00:22:49.740 We see this as a means to significantly reduce cold startup delays and enhance the overall JRuby experience.
00:23:12.090 The work for this AOT compiler is still in prototype stages, but we anticipate engaging closely with Oracle to perfect its integration into JRuby.
00:23:36.970 Furthermore, many further optimizations are on the table for JRuby, as we're collaborating deeply with JVM developers to enhance the integration process and smooth out issues.
00:23:55.250 I want to extend my gratitude to the numerous companies and individuals who actively support JRuby. Your engagement is what drives us to improve.
00:24:16.470 If you are currently using MRI without any issues, that's great! We encourage you to consider JRuby when you need better performance or native threading capabilities.
00:24:55.540 I'd also like to mention that we have stickers available on the table, and feel free to take some. Now, I would like to discuss the work we're doing for JRuby 2.3.
00:25:17.750 We have a tracking issue on GitHub for our ongoing work, which includes the missing features. The community's contributions have been invaluable. Charlie has reached out to Ruby contributors for support.
00:25:43.840 We've seen multiple pull requests daily targeting these missing features. By the end of January, we hope to release version 9.1 or 9.1.0, which will support Ruby 2.3.
00:26:05.170 I believe we now have time for questions.
00:26:50.720 Thank you, JRuby team! We indeed have time for questions.
00:27:04.860 One question regarding your Intermediate Representation (IR) is, is it SSA? It is not; the actual temporary variables and local variables are in this form, but not in general.

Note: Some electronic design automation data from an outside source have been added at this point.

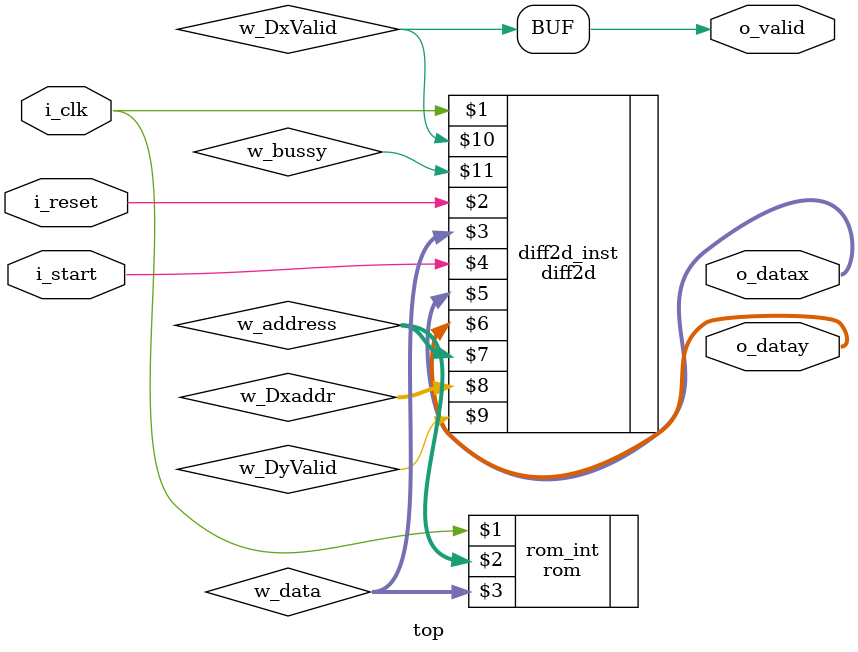
<source format=v>
/* verilator lint_off UNUSED */
module top(i_clk, i_reset, i_start, o_valid, o_datax, o_datay);
  input  wire        i_clk;
  input  wire        i_reset;
  input  wire        i_start;
  output wire        o_valid;
  output wire [31:0] o_datax;
  output wire [31:0] o_datay;
  ///register an wires
  wire signed [31:0] w_data;
  wire signed [11:0] w_address;
  wire signed [11:0] w_Dxaddr;
  wire               w_bussy;
  wire               w_DxValid;
  wire               w_DyValid;

  rom rom_int(i_clk, w_address, w_data);

  diff2d #(.WIDTH(32), .ADD_W(12))
         diff2d_inst(i_clk, i_reset, w_data, i_start, o_datax, o_datay, w_address, w_Dxaddr, w_DyValid, w_DxValid, w_bussy);

  assign o_valid = w_DxValid;

endmodule // top
/* verilator lint_on UNUSED */

</source>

00:27:23.050 We contemplated this, and the engineer who worked with us on IR had extensive experience optimizing JVM JIT during his Ph.D. work and, so far, we haven't found a compelling reason to adopt SSA fully.
00:27:44.440 A simple question many here would relate to: if I want to get started with JRuby tomorrow using the dev flag, what is the straightforward process?
00:28:00.520 You can begin by installing JRuby through RPM and then navigate to your Rails project. Generally, just execute 'bundle exec rails s', how would you apply the dev flag?
00:28:12.540 All JVMC options, including the dev flag, can be set using the environment variable JRUBY_OPTS. This is typically the easiest approach. Remember to unset it when you start benchmarking.
00:28:36.830 This is a common mistake where developers add the dev flag but forget to un-set it, losing optimizations inadvertently. Is there another question?
00:28:51.479 Regarding a potential workflow of using MRI for development while deploying on JRuby in production, do you recommend this approach?
00:29:06.720 This is quite common, and many companies pursue this strategy. However, be cautious with any C extensions that may sneak into your development side.
00:29:20.930 Ensure you run regular tests against JRuby to catch any issues with compatibility, although such bugs have decreased significantly.
00:29:35.630 Is it possible to change the dev flag dynamically? I have a command in my script that runs multiple commands, and one command requires it to run quickly, while another necessitates the JIT.
00:29:57.130 You can turn off JRuby's JIT and optimizations dynamically after the application starts. However, the segment responsible for optimizing the JVM will not work dynamically.
00:30:18.080 Unfortunately, this is one of the key advantages of turning off JVM optimizations, which could significantly impact performance.
00:30:32.009 Alright, I believe our time is up. Thank you, everyone!